# Accuraft produces BR45 in Gauge 1 live steam



## tacfoley (Jan 3, 2008)

Afternoom, All - this was waiting for me this morning as I opened up my email from Lorenz Schug over in Detzem - 

http://www.accucraft.de/Produkte/1_...team_.html

I bleeve that this is the very first mas-produced live-steam model of this heavy freight locomotive ever made.

The price is not half-bad either - on a par with the SP F4/5 of recent production.

Sure to be a hit!

tac
http://www.ovgrs.org/
Supporter of the Cape Meares Lighthouse Restoration Fund


----------



## Dr Rivet (Jan 5, 2008)

TAC 

You are becoming a problem..... 

First it was the Britannia [70037 / Hareward the Wake]; and NOW THIS... a BR-45 2-10-2 to go along side my ancient Aster BR-44 2-10-0. 

Many thanks for the link. 

YMHAOS


----------



## tacfoley (Jan 3, 2008)

Posted By Dr Rivet on 28 Dec 2010 05:08 PM 
TAC 

You are becoming a problem..... 

First it was the Britannia [70037 / Hareward the Wake]; and NOW THIS... a BR-45 2-10-2 to go along side my ancient Aster BR-44 2-10-0. 

Many thanks for the link. 

YMHAOS 
*I* should have your problem. Hope you have the nameplates of '37 correctly spelled ' H-*E-*R-E-W-A-R-D the WAKE'.

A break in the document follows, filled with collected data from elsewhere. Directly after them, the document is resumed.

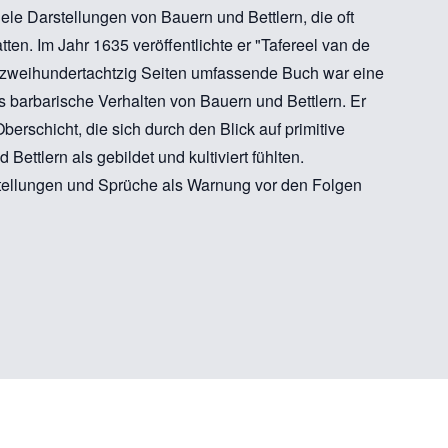
ele Darstellungen von Bauern und Bettlern, die oft
tten. Im Jahr 1635 veröffentlichte er "Tafereel van de
 zweihundertachtzig Seiten umfassende Buch war eine
as barbarische Verhalten von Bauern und Bettlern. Er
Oberschicht, die sich durch den Blick auf primitive
ettlern als gebildet und kultiviert fühlten.
stellungen und Sprüche als Warnung vor den Folgen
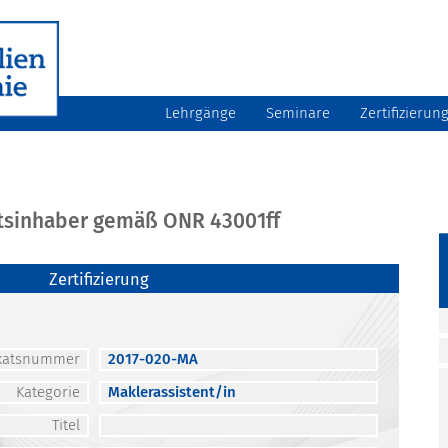
Lehrgänge
Seminare
Zertifizierun
atsinhaber gemäß ONR 43001ff
Zertifizierung
fikatsnummer
2017-020-MA
Kategorie
Maklerassistent/in
Titel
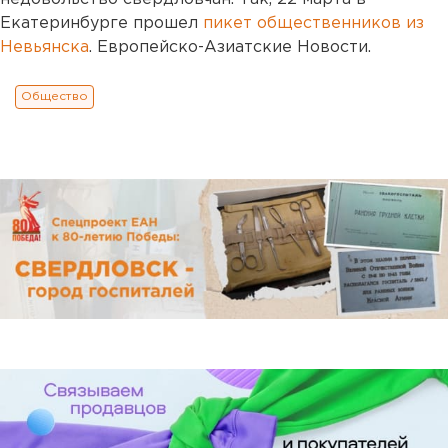
Екатеринбурге прошел
пикет общественников из
Невьянска
. Европейско-Азиатские Новости.
Общество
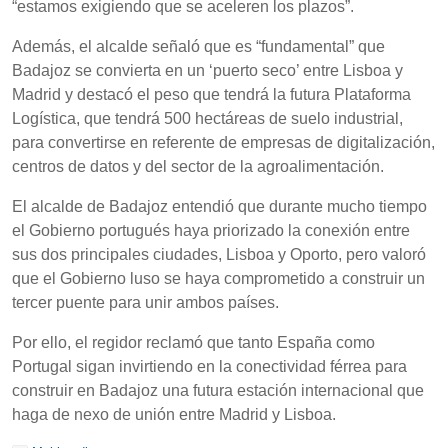
“estamos exigiendo que se aceleren los plazos”.
Además, el alcalde señaló que es “fundamental” que
Badajoz se convierta en un ‘puerto seco’ entre Lisboa y
Madrid y destacó el peso que tendrá la futura Plataforma
Logística, que tendrá 500 hectáreas de suelo industrial,
para convertirse en referente de empresas de digitalización,
centros de datos y del sector de la agroalimentación.
El alcalde de Badajoz entendió que durante mucho tiempo
el Gobierno portugués haya priorizado la conexión entre
sus dos principales ciudades, Lisboa y Oporto, pero valoró
que el Gobierno luso se haya comprometido a construir un
tercer puente para unir ambos países.
Por ello, el regidor reclamó que tanto España como
Portugal sigan invirtiendo en la conectividad férrea para
construir en Badajoz una futura estación internacional que
haga de nexo de unión entre Madrid y Lisboa.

And what does the acronym stand for?

tac
http://www.ovgrs.org/
Supporter of the Cape Meares Lighthouse Restoration Fund


----------



## Dr Rivet (Jan 5, 2008)

tac 

Yes - HEREWARD; just a typical Dr R typo 
YMHAOS - closing over signature in letters from the OLD days in Britian and the colonies, although I am sure it was written out in those days. 
Your Most Humble And Obedient Servant


----------



## tacfoley (Jan 3, 2008)

Ah, yes. The old days. 

Quite. 

tac 
www.ovgrs.org 
Supporter of the Cape Meares Lighthouse Restoration Fund


----------



## GrizzlyFlatsFan (Jan 5, 2008)

And they seem to be getting older all the time.


----------



## livesteam53 (Jan 4, 2008)

Who's getting old? 

I am just re-living my childhood with wonderful brass toys instead of tin.


----------